Des amendes allant jusqu’à 600 000 euros

Le texte prévoit aussi des amendes pouvant s’élever jusqu’à 600 000 euros pour « la captation ou la diffusion d’images attentant à l’honneur, l’image ou la sécurité de membres des forces de l’ordre »  ou pour avoir manifesté « sans préavis devant des institutions de l’Etat comme le Congrès, le Sénat ou les hauts tribunaux ». Porter une capuche pourrait également être considéré comme une infraction, tout comme la pratique des « escraches », lorsque des mouvements ou associations se rendent le lieu de travail ou le domicile des personnes qu’ils veulent dénoncer publiquement.

Ce mode d’action a été largement utilisé par les membres de la Plateforme des victimes de crédits hypothécaires (PAH) pour contester les expulsions locatives et exhorter des politiques du Parti populaire à la révision de la loi sur les crédits immobiliers.

Colère de l’opposition et des associations

Dans un pays, où les tensions sociales sont déjà très exacerbées, ce projet de loi a suscité une nouvelle onde de choc parmi l’opposition et au sein des collectifs issus du mouvement des Indignés en Espagne, qui ont qualifié ce projet de réforme de mesure  «autoritaire».

Pour protester contre le texte, les Espagnols sont appelés à descendre dans la rue, le 23 novembre prochain, dans le cadre d’une manifestation qui partira de la gare Atocha, à Madrid.

Au ministère de l’Intérieur, on justifie ce texte en pointant la disparition de certaines infractions du Code pénal: « Les comportements considérés comme des fautes et qui devaient être des sanctions pénales sont désormais incorporés au sein d’une loi administrative » a déclaré le secrétaire d’Etat espagnol à la Sécurité, Francisco Martinez, qui précise ne pas vouloir « punir plus, sinon mieux », rapporte le site eldiario.es.

Une « disposition liberticide » pour RSF

Pour le numéro deux du ministère de l’Intérieur, cette loi ne portera pas atteinte à la liberté de la presse.

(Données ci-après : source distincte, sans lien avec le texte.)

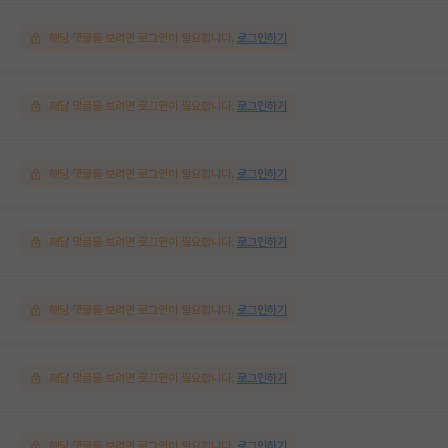
해당 댓글을 보려면 로그인이 필요합니다.
로그인하기
해당 댓글을 보려면 로그인이 필요합니다.
로그인하기
해당 댓글을 보려면 로그인이 필요합니다.
로그인하기
해당 댓글을 보려면 로그인이 필요합니다.
로그인하기
해당 댓글을 보려면 로그인이 필요합니다.
로그인하기
해당 댓글을 보려면 로그인이 필요합니다.
로그인하기
해당 댓글을 보려면 로그인이 필요합니다.
로그인하기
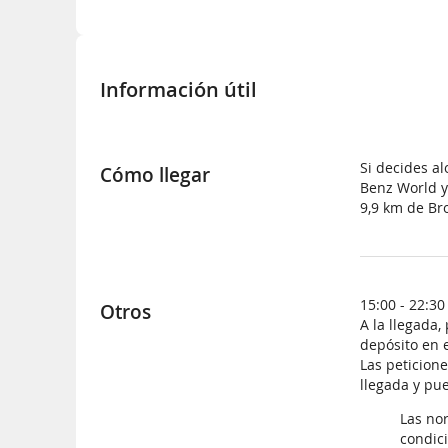
Información útil
Si decides a
Cómo llegar
Benz World y
9,9 km de B
15:00 - 22:30
Otros
A la llegada,
depósito en e
Las peticion
llegada y pu
Las nor
condic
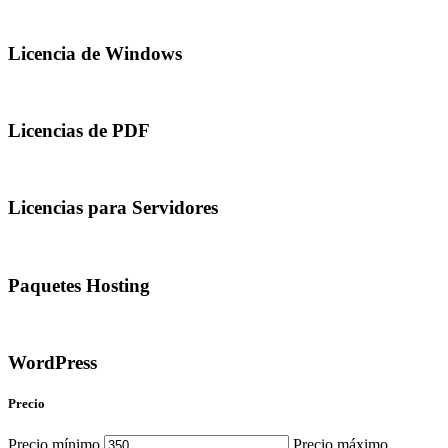
Licencia de Windows
Licencias de PDF
Licencias para Servidores
Paquetes Hosting
WordPress
Precio
Precio mínimo
Precio máximo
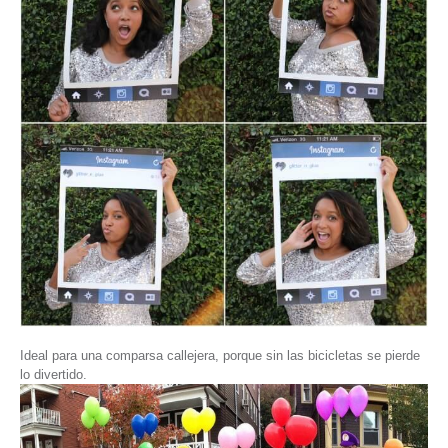
Ideal para una comparsa callejera, porque sin las bicicletas se pierde
lo divertido.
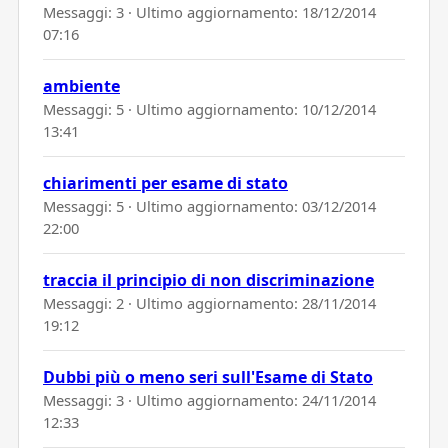
Messaggi: 3 · Ultimo aggiornamento:
18/12/2014
07:16
ambiente
Messaggi: 5 · Ultimo aggiornamento:
10/12/2014
13:41
chiarimenti per esame di stato
Messaggi: 5 · Ultimo aggiornamento:
03/12/2014
22:00
traccia il principio di non discriminazione
Messaggi: 2 · Ultimo aggiornamento:
28/11/2014
19:12
Dubbi più o meno seri sull'Esame di Stato
Messaggi: 3 · Ultimo aggiornamento:
24/11/2014
12:33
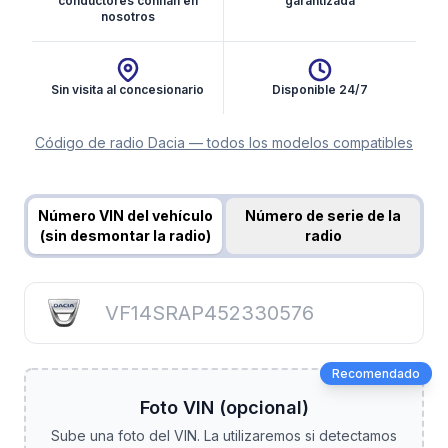
conductores confían en
garantizada
nosotros
Sin visita al concesionario
Disponible 24/7
Código de radio Dacia — todos los modelos compatibles
Obtener código de radio
Número VIN del vehículo
Número de serie de la
(sin desmontar la radio)
radio
Recomendado
Foto VIN (opcional)
Sube una foto del VIN. La utilizaremos si detectamos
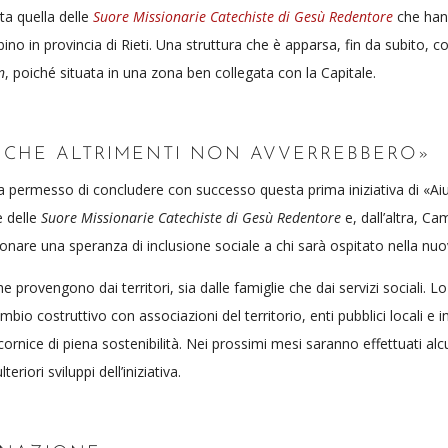
ta quella delle
Suore Missionarie Catechiste di Gesù Redentore
che ha
ino in provincia di Rieti. Una struttura che è apparsa, fin da subito, 
n
, poiché situata in una zona ben collegata con la Capitale.
 CHE ALTRIMENTI NON AVVERREBBERO»
he ha permesso di concludere con successo questa prima iniziativa di «A
e delle
Suore Missionarie Catechiste di Gesù Redentore
e, dall’altra, Ca
onare una speranza di inclusione sociale a chi sarà ospitato nella nuov
e provengono dai territori, sia dalle famiglie che dai servizi sociali. Lo
bio costruttivo con associazioni del territorio, enti pubblici locali e i
ornice di piena sostenibilità. Nei prossimi mesi saranno effettuati alc
eriori sviluppi dell’iniziativa.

L’ONG Reporter Sans Frontières, qui qualifie ce texte de « disposition liberticide », n’est pas de cet avis et somme les parlementaires de revenir sur « cette disposition inconstitutionnelle ». 

« Dans quelle démocratie digne de ce nom les opérations de police ne peuvent-elles plus être couvertes par la presse lorsqu’elles ont lieu dans l’espace public ? » s’interroge l’ONG dans un communiqué publié jeudi 21 novembre.

« Ce projet de loi risque de faire des manifestations de rue des zones interdites aux journalistes. Sous le coup de poursuites judiciaires et d’amendes exorbitantes, susceptibles d’être distribuées à l’envie tant la notion ‘d’atteinte à l’image ou à l’honneur d’un policier’ est imprécise, comment les journalistes pourront-ils couvrir efficacement non seulement les manifestations, mais l’ensemble des événements impliquant la police ? » poursuit l’organisation.